Microsoft recently discussed the results of distributed PostgreSQL benchmarks, comparing transaction processing and price performance for Azure Cosmos DB for PostgreSQL, CockroachDB, and Yugabyte. With different implementation trade-offs, the results show a higher throughput for Azure Cosmos DB but highlight the challenges of benchmarking distributed databases.
According to the GigaOm benchmark, Azure Cosmos DB for PostgreSQL with Citus distributed tables provides better transaction performance and price performance than CockroachDB Dedicated and Yugabyte Managed, two alternative fully managed distributed databases.
As previously reported on InfoQ, PostgreSQL is becoming the new standard for cloud-distributed databases, with different vendors extending, reimplementing, or forking the popular open-source relational database. The Microsoft-sponsored benchmark has been performed using HammerDB, the open-source tool for benchmarking relational databases managed by the Transaction Performance Council (TPC). Marco Slot, principal software engineer at Microsoft, writes:
GigaOM used HammerDB TPROC-C to benchmark Azure Cosmos DB for PostgreSQL and two comparable managed service offerings (...) GigaOM initially used 1,000 warehouses for their benchmarks, which results in ~100GB of data. However, both CockroachDB and Yugabyte gave surprisingly low throughput. They could get better performance by increasing the number of warehouses for both, without changing the number of connections.
Source: https://devblogs.microsoft.com/cosmosdb/distributed-postgresql-benchmarks-using-hammerdb-by-gigaom/
The critical and contentious difference is the usage of Citus, the open-source extension to distribute tables in PostgreSQL that requires developers to specify a distribution column, the shard key:
A core tenet of Citus has always been that Distributed PostgreSQL is about performance at scale because PostgreSQL is good enough for everything else.

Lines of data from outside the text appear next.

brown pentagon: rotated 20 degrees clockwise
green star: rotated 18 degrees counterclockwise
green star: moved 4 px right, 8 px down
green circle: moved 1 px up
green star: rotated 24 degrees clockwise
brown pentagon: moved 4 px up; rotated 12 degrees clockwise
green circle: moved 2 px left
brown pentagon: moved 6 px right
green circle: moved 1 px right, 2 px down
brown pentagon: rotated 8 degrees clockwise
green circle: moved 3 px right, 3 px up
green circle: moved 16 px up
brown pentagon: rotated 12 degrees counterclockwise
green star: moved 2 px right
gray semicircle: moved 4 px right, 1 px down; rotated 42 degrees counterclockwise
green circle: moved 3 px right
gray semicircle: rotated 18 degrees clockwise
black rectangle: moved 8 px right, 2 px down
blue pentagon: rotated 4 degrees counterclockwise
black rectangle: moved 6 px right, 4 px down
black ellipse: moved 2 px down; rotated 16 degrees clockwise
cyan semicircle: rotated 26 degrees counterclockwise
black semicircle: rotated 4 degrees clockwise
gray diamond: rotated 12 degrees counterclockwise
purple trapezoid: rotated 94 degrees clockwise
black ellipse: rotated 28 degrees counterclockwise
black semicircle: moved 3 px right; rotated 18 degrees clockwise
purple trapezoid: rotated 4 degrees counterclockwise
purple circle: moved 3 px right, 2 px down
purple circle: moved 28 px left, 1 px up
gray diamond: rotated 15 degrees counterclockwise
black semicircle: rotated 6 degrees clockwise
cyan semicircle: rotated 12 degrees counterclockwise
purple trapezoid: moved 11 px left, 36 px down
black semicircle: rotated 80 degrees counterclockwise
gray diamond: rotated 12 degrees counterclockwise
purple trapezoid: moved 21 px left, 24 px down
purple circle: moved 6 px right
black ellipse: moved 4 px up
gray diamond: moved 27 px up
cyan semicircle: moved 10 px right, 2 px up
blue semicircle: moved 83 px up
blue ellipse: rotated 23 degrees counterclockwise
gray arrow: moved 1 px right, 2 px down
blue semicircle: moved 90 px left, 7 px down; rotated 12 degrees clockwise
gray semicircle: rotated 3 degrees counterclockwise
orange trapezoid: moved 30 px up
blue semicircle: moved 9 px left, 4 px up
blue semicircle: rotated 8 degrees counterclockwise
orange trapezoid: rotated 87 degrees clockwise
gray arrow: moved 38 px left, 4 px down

The other distributed databases tested do not rely on the definition of a distribution column. On Reddit, Slot acknowledges the differences:
The performance difference is almost a little awkward. I wanted to highlight that using Citus does require some additional steps (e.g. create_distributed_table) to define distribution columns and co-location (otherwise, you're just using a single node). Our experience is that without co-locating related data your typical transactional PostgreSQL workload will perform much worse than a single server.
Tweeting about the benchmark, Franck Pachot, developer advocate at YugabyteDB, questions:
Is this comparing Citus (sharding over SQL databases with two-phase commit protocol) with YugabyteDB & CockroachDB (SQL over distributed storage with global ACID transactions)? Not the same level of resilience, global consistency, elasticity, auto-splitting/rebalancing. They have different use cases.
The report acknowledges that different distributed databases might excel for different characteristics, including response time, concurrency, fault-tolerance, functionality, consistency, or durability, targeting different deployments. Slot concludes:
Distributed systems, and distributed databases especially, are all about trade-offs at every level. CockroachDB and Yugabyte make different trade-offs and do not require a distribution column (...) The decision to extend Postgres (as Citus did), fork Postgres (as Yugabyte did), or reimplement Postgres (as CockroachDB did) is also a trade-off with major implications on the end user experience, some good, some bad.
To encourage customers to run benchmarks that match their workloads, Microsoft shared helper scripts to run HammerDB benchmarks on Azure Cosmos DB. Jelte Fennema, senior software engineer at Microsoft, shows how to run a benchmark automatically, including cluster setup and tear down.
According to GigaOm, Google Spanner Postgres Interface was not included in the comparison as the service does not provide the level of Postgres compatibility required to run the benchmark.